Hatayspor eski antrenörü olan ve Hatay'da deprem olduğu andan bu yana destek çalışmalarına katkı sağlayan Gökhan Zan o anları anlattı:
"İç duvarlar patladı."
Ben 9. kattaydım. Zihinsel engelli kardeşim, annem ve eşim vardı. Uyuyorduk. Bir anda eşimle uyandık. Pozisyonumuzu almaya çalıştık. Annem ve kardeşim odamıza geldi. Herkes panik halindeydi. Sakin kalmaya ve yatak başında pozisyon almaya çalıştık. Deprem yavaş başladı, uyandırdı, sonra yavaşladı. Sonra durdu. Durur gibi oldu ve pik yaptı. Yıkılana kadar durmadı. Kaderimize razı kaldık. Yıkılması lazım dedik. Yıkılmasını bekledik. Aklımdan başka bir şey geçmiyordu. Binanın ayakta kalması normal değil dedim. 1.5 dakikanın üstünde bir süreydi. Bitmedi. Çok uzundu. O anda iç duvarlar patladı.

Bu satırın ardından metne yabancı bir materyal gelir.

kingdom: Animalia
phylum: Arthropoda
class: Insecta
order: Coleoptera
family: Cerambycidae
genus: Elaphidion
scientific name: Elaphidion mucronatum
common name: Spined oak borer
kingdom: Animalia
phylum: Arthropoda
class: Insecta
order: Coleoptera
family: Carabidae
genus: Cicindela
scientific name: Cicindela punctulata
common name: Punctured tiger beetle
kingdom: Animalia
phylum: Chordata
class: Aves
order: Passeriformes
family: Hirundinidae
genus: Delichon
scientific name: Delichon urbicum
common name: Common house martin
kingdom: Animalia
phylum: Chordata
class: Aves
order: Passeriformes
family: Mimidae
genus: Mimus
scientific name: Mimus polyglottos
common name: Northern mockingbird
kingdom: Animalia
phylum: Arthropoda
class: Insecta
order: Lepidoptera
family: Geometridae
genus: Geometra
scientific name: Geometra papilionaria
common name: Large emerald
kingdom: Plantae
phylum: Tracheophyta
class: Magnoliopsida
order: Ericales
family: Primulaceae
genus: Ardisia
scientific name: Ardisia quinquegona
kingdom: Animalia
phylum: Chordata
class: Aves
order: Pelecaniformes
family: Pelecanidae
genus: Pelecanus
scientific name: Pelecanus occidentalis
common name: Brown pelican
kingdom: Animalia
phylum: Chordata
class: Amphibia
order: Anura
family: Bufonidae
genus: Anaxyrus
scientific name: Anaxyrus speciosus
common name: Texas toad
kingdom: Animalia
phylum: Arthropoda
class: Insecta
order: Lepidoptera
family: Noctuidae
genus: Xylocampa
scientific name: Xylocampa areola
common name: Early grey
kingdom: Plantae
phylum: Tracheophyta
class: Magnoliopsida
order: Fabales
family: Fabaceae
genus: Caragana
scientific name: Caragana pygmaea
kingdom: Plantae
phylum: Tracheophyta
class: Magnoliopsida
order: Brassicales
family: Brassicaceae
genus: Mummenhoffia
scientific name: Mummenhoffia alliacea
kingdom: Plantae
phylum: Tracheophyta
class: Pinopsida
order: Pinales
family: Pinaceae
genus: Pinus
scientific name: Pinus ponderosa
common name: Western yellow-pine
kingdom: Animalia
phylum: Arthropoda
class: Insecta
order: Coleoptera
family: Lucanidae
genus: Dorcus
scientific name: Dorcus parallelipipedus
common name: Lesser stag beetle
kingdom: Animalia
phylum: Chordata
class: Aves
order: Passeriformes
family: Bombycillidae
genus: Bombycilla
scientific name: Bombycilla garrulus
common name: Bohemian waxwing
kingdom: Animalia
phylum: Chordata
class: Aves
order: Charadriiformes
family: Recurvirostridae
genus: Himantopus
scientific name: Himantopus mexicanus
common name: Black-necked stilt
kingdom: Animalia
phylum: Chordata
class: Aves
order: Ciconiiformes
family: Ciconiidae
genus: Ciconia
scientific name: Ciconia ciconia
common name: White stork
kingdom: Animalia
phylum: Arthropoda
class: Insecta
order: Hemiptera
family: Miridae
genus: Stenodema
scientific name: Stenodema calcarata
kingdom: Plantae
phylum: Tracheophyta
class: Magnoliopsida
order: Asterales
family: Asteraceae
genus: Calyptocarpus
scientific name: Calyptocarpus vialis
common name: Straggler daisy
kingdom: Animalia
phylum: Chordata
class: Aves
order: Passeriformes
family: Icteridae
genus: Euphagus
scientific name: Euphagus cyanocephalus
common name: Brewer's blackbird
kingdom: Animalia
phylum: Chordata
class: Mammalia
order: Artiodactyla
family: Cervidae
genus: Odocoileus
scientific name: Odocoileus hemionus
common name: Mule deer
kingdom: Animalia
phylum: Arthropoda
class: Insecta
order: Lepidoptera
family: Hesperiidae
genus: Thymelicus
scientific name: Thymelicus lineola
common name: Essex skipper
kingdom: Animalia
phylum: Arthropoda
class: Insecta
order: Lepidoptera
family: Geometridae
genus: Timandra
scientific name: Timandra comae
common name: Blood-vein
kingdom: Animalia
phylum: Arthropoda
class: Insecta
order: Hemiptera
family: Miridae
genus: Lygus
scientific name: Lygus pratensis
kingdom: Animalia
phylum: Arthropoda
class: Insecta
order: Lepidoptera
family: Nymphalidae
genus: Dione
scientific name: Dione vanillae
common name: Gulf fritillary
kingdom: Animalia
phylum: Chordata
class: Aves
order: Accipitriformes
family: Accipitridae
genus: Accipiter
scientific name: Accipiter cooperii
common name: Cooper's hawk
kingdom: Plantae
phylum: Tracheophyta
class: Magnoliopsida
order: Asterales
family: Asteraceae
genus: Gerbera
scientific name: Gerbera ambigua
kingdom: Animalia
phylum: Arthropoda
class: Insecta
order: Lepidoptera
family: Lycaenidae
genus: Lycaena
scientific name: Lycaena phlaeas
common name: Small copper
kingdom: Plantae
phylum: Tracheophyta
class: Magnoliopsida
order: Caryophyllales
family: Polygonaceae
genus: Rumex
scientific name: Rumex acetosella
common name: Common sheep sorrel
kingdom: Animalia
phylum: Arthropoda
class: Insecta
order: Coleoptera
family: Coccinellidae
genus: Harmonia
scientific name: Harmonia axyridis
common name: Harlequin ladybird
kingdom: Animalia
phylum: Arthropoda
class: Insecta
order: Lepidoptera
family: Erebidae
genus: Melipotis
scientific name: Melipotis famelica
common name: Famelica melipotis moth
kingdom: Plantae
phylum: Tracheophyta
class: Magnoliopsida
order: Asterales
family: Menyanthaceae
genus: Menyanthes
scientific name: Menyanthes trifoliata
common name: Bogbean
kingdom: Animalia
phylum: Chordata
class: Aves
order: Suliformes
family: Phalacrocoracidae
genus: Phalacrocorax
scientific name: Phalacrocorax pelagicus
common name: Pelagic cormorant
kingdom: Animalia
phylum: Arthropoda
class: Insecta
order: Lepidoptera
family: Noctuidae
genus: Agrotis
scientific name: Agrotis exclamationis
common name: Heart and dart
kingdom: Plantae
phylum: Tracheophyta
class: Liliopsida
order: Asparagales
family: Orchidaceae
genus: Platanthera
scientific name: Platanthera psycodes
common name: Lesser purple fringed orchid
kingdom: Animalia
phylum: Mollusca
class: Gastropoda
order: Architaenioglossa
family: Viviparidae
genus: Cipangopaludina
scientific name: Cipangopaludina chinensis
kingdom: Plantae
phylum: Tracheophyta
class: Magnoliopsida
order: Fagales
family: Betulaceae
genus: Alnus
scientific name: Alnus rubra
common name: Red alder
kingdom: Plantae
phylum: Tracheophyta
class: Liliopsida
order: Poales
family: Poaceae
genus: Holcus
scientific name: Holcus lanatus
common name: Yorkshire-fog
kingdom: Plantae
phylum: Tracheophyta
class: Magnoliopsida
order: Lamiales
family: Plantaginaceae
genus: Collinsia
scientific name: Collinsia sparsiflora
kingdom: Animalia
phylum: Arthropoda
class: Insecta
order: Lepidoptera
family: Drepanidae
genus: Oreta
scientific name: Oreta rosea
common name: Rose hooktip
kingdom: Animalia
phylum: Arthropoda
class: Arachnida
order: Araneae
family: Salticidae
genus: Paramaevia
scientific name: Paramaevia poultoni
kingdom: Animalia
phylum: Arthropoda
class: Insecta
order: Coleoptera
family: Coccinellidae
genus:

"Sakin kaldık ama çok ağırdı, çok şiddetliydi"
Kardeşimi sırtıma aldım. Direkt evden çıktık pijamalarımızla, deprem durunca. Her taraf karanlıktı. Dua ettik. Sakin kaldık ama çok ağırdı, çok şiddetliydi. Şoktu. Deprem değildi başka bir şeydi. Allah kimseye yaşatmasın. Çok uzun süre, çok uzun süre. Sallanıyorsun, şiddetleniyor, yavaşlayıp durduktan sonra bitmesi lazım. Sonra pik yaptı. Tekrar böyle canlandı ve durmadı. Vuruyorlar üstümüze üstümüze. Her evin altında atom bombaları var ve patlıyordu. Yıkılması lazım ki dursun diye düşünüyorsun. Öyle bir durumdu.
"Can havli, panik hali"
Ben indiğim her katta komşuların evlerinin içlerini görüyordum, duvarlar patlamıştı. Öyle bir şekilde indik. Can havli, panik hali, herkes arabaya binmeye çalışıyordu. Çığlık sesleri, enkazdan çıkma çalışmaları, çığlık sesleri, çıplak ayakla koşan insanlar, elektriklerin gitmesi, fırtına, buz, panik, kıyamet… Hepsi bir aradaydı. Gün ağırdı.
"Şehirde kimse yok, yardım yok"
Sabah 7 gibi şehir merkezine yürüdüm. Şehir yok, her yer yerle bir. Enkazdan insanlar çıkıyordu, enkazların içinden gelen sesler. Yanan binalar. Bir şey yapamıyorsun. Yan yatan binalar. Yaşlı teyzelerin, amcaların yalvarışları enkazdan. Kabus gibiydi. Allah kimseye yaşatmasın. Etrafta kimse yok, yardım yok. Enkazlardan sesler geliyor. Çok zordu, çok zor.
"Yardımların anlık değil sürdürülebilir olması önemli"
Yardımların anlık değil sürdürülebilir olması önemli. Gelen yardımlar 1 aylık değil, uzun bir süreç olacak. Çok zaman alacak, aylarca… Peyderpey yardımların düzenli olması şart. Bütün yardımseverlerden ricam, herkes çok iyi niyetli, herkes elinden gelenin fazlasını yapmak istiyor, bizim insanımız duyarlı, kenetlenildi, birlik beraberlik duygusu oldu. İnsanlığın ölmediğini gördük. Bu çok kıymetli. Benim halkımdan ricam, bu sadece bugünlük değil, yardımlar biraz daha bekleyerek programlı bir şekilde devam etmesi önemli.